I solved most of this assignment using Python, but not sure how to input (or even understand) the remaining information. Aren't you supposed to find the eigenvector given some eigenvalue, thus it appears in reverse in the following:
Let the symmetric 3 × 3 matrix A be A = ((1 2 1), (2 5 0), (1 0 5))
If A has the following three eigenvectors, then find three corresponding eigenvalues:
v1 = ((-5), (2), (1)); v2 = ((0), (-1), (2)); v3 = ((1), (2), (1))

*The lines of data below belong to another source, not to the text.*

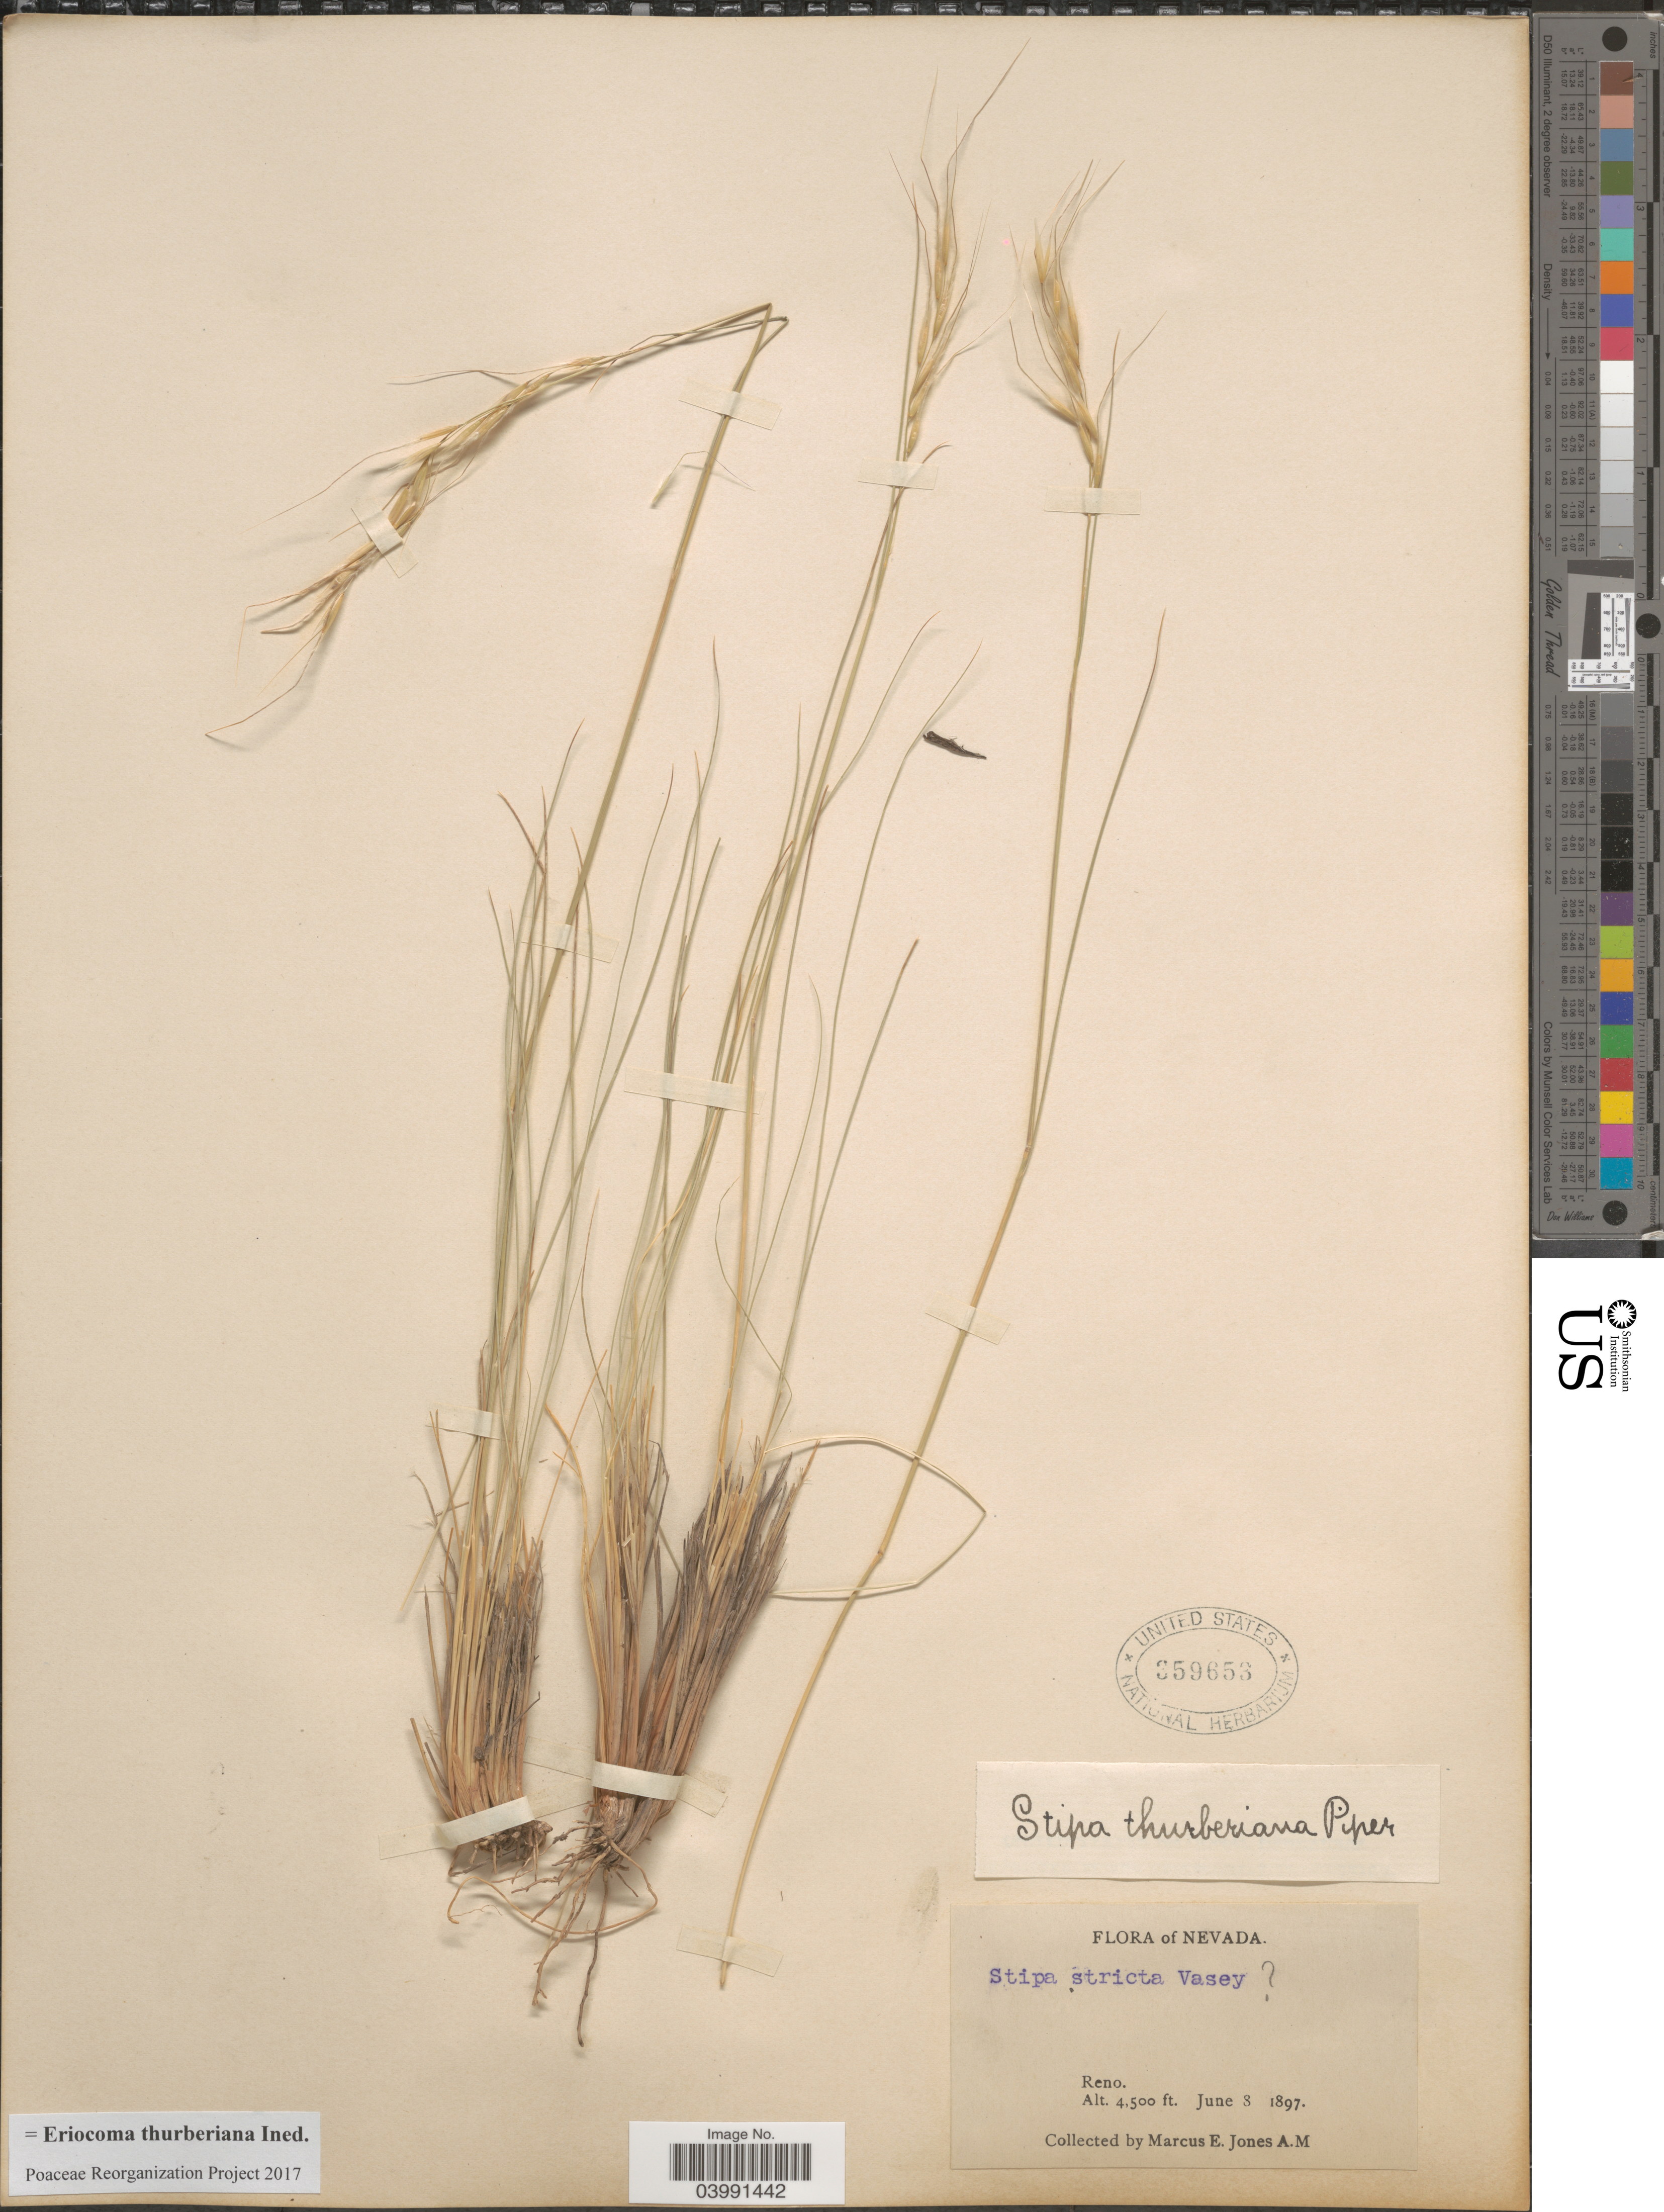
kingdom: Plantae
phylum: Tracheophyta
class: Liliopsida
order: Poales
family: Poaceae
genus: Eriocoma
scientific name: Eriocoma thurberiana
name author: (Piper) Romasch.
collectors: M. E. Jones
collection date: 1897-06-08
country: United States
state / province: Nevada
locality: Reno.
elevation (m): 1372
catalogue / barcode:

Given a matrix arr and a vector vec, if vec is eigenvector of arr, then:
np.dot(arr, vec) == lambda_ * vec
therefore, going through all the values of np.dot(arr, vec) / vec (eventually ignoring the null vector as potential eigenvector, and suppressing errors for potential division by zero), would reveal the eigenvalue:
import numpy as np
def find_eigenvalue(arr, vec):
result = None
if not np.all(np.isclose(vec, 0.0)):
with np.errstate(divide='ignore', invalid='ignore'):
for x, y in zip(np.dot(arr, vec), vec):
if np.isclose(y, 0.0) and np.isclose(x, 0.0):
continue
if result is None:
result = x / y
elif not np.isclose(result, x / y):
result = None
break
return result
which works as expected:
print(find_eigenvalue(arr, np.array([0, 0, 0])))
# None
print(find_eigenvalue(arr, np.array([1, 0, 0])))
# None
print(find_eigenvalue(arr, np.array([0, 1, 0])))
# None
print(find_eigenvalue(arr, np.array([0, 0, 1])))
# None
print(find_eigenvalue(arr, np.array([0, -1, 2])))
# 5
print(find_eigenvalue(arr, np.array([-5, 2, 1])))
# -0.0
print(find_eigenvalue(arr, np.array([1, 2, 1])))
# 6.0
Finally, note that np.linalg.svd() will also compute all these:
u, s, vh = np.linalg.svd(arr)
and s will contain the eigenvalues, and u and vh will contain the eigenvectors (more precisely the left-singular eigenvectors in u and the hermitian of the right-singular eigenvectors in vh).